En vertu de la présidence tournante de 2 ans prévue par ses statuts, elle s’est dotée début juillet d’un nouveau président, en remplacement de Bertrand de SURMONT.
Le nouveau président est Laurent BOULANGEAT, installé en Haute Savoie, agent Generali, gérant de la société RAFFIN et associés Courtage, président adjoint de l’AGEA.

Source : MEDI

RGPD – 2 sanctions records à venir au Royaume Uni

L’ICO – homologue britannique de la CNIL – a annoncé le 8 juillet son intention d’infliger à la compagnie aérienne British Airways une amende de 183 M£, soit plus de 200 M€, suite à un vol de données découvert en septembre 2018 et concernant un demi-million de clients.

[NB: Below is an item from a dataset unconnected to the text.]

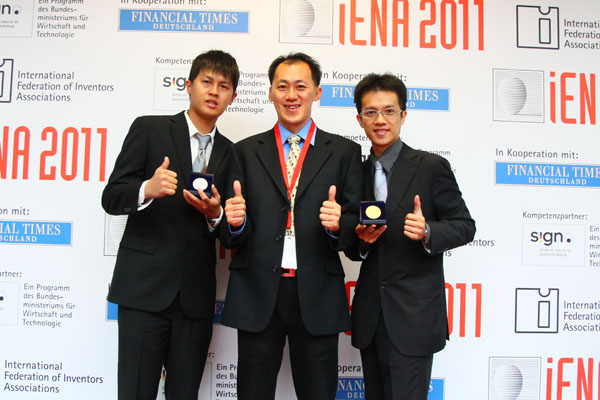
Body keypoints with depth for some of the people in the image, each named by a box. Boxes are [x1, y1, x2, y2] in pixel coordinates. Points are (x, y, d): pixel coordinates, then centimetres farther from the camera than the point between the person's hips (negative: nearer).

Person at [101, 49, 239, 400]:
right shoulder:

Les données personnelles renseignées en ligne étaient détournées frauduleusement vers un site pirate.
Cette sanction très importante est prévue alors même que British Airways avait immédiatement notifié l’incident, a pris depuis des mesures pour améliorer sa sécurité informatique, et coopère avec l’ICO.
Dans la foulée, l'ICO envisage également une sanction élevée (99 M£, soit 110M€) contre le groupe hôtelier MARRIOTT, pour un incident de sécurité de même ampleur ayant touché sa chaine de réservation Starwood fin 2018 (accès non autorisé aux données - y compris bancaires - saisies par les clients).
N’oublions pas que le plafond de sanction du RGPD est de 4% du CA.
On est très loin du compte et ce double avertissement ne doit pas être pris à la légère.

Source : MEDI

CRYPTO MONNAIES – Le libra sur la sellette

« Libra » sera le nom de la crypto-monnaie de Facebook ; son lancement à l'hoizon 2020 a été annoncé le 18 juin par M. ZUCKERBERG, pour qui transférer de l’argent avec un smartphone devrait pouvoir être aussi facile que d’envoyer une photo.
Cette nouvelle ambition du puissant fondateur de Facebook a suscité une vague de commentaires majoritairement inquiets : quid de la protection des données personnelles, de la sécurité des transactions financières, du risque de blanchiment, des défis posés aux Pouvoirs publics comme aux banques privées par la naissance d’un système financier alternatif... ?
A tel point que le Congrès américain, dans une lettre ouverte réunissant conservateurs et démocrates, vient de demander à M. ZUCKERBERG de mettre son projet sous moratoire, le temps d’évaluer tous les risques pour l’ensemble de l’économie mondiale.

Source : MEDI

TRACFIN publie son rapport annuel 2018

Le communiqué de presse du 5 juillet évoque une nouvelle année de forte progression de l’activité de Tracfin : 76 316 déclarations de soupçon (contre 68 661 en 2017), dont 94 % concernent le secteur financier y compris le financement participatif et les crypto-monnaies.
Concernant le secteur non financier, la participation des notaires et des agents immobiliers est bonne, alors que celle des experts-comptables et commissaires aux comptes recule, et que celle des secteurs de l’art et du sport est présentée comme insuffisante voire préoccupante.
Enfin, la coopération internationale en matière de LCB-FT se porte bien : forte augmentation des demandes d’information en provenance des cellules de renseignement financier étrangères ainsi que du nombre de requêtes adressées par Tracfin à ses homologues étrangers.